ASSIGNED TASK
Swap "categories" for "groups" in the lines that begin at the one containing "What is the" and end after the one containing "How many categories are shown in the chart?", and give back only those lines, leaving the pictures out. Keep everything else the same.

RECORD EXTRACTS
Content starts

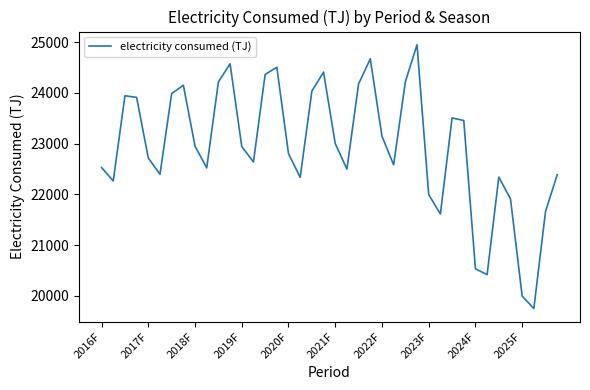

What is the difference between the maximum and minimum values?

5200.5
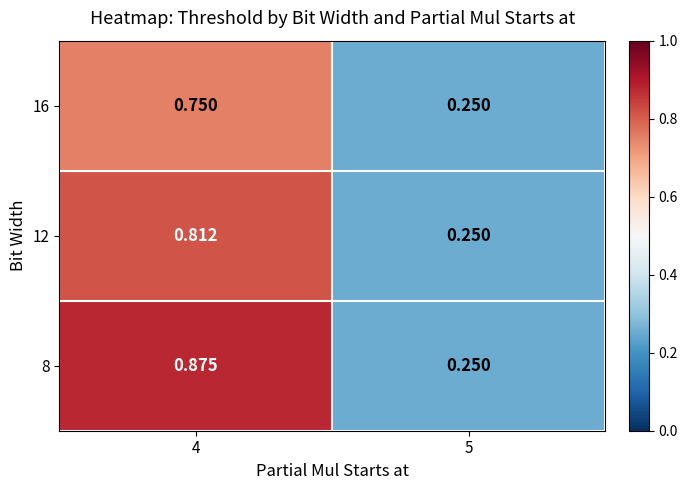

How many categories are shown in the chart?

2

Content ends
Content starts

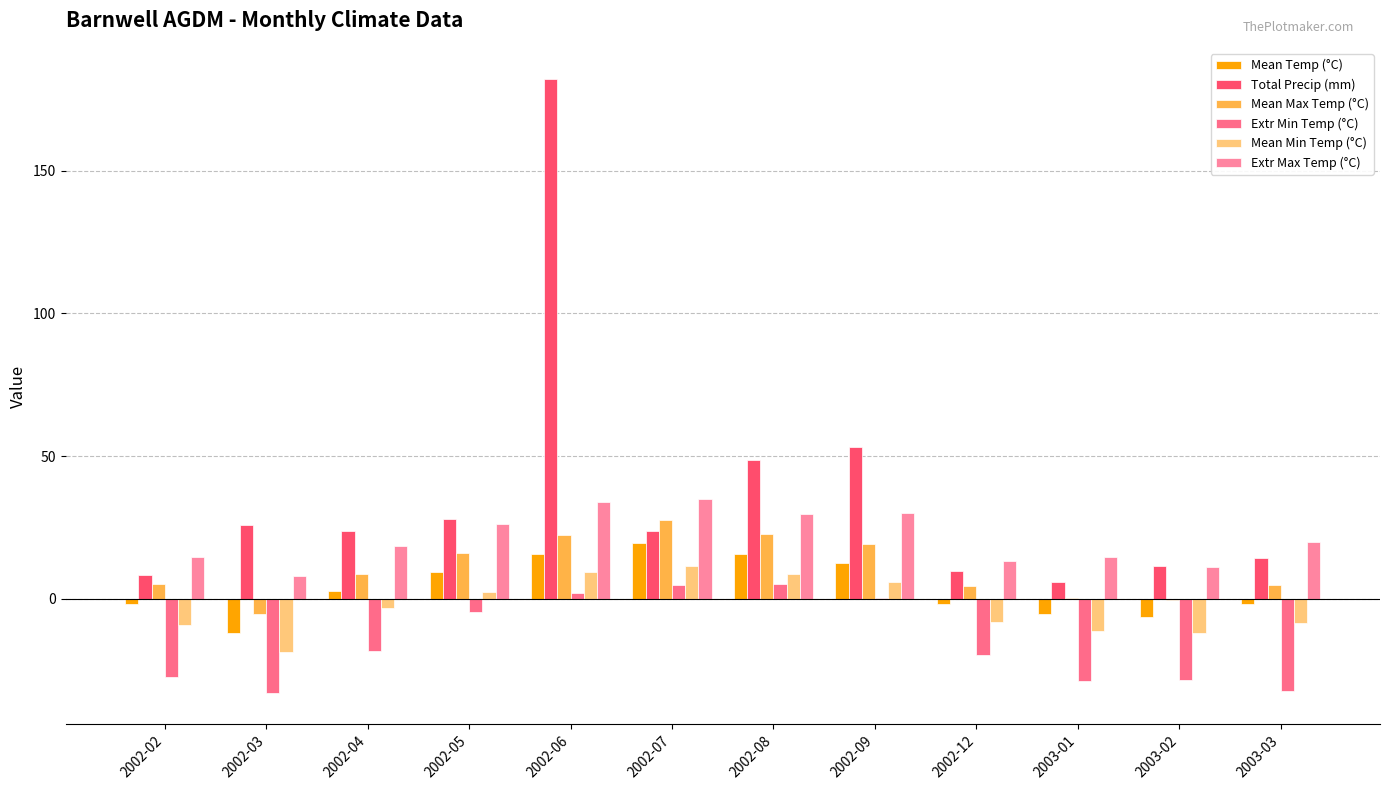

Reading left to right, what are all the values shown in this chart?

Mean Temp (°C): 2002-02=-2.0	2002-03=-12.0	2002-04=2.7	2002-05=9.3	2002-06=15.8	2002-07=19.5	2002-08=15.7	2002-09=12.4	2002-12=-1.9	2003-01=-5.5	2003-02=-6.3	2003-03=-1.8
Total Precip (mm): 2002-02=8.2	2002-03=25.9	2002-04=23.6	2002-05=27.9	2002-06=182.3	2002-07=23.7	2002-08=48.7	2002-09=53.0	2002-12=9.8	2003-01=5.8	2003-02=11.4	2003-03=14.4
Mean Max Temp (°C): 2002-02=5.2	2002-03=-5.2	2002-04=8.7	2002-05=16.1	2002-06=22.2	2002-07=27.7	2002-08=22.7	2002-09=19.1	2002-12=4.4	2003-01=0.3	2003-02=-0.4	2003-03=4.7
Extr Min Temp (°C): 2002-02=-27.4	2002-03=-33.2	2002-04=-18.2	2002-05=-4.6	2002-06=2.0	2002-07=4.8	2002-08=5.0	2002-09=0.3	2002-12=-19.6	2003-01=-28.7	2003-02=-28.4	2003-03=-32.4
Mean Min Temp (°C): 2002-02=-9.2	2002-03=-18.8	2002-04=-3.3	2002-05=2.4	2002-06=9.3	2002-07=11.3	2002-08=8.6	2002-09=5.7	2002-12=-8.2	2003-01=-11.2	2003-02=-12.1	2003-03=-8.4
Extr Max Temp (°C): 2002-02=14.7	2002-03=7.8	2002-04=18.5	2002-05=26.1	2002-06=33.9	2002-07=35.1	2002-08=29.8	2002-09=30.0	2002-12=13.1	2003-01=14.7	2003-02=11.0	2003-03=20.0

Content ends

RESPONSE BOX
What is the difference between the maximum and minimum values?

5200.5

How many groups are shown in the chart?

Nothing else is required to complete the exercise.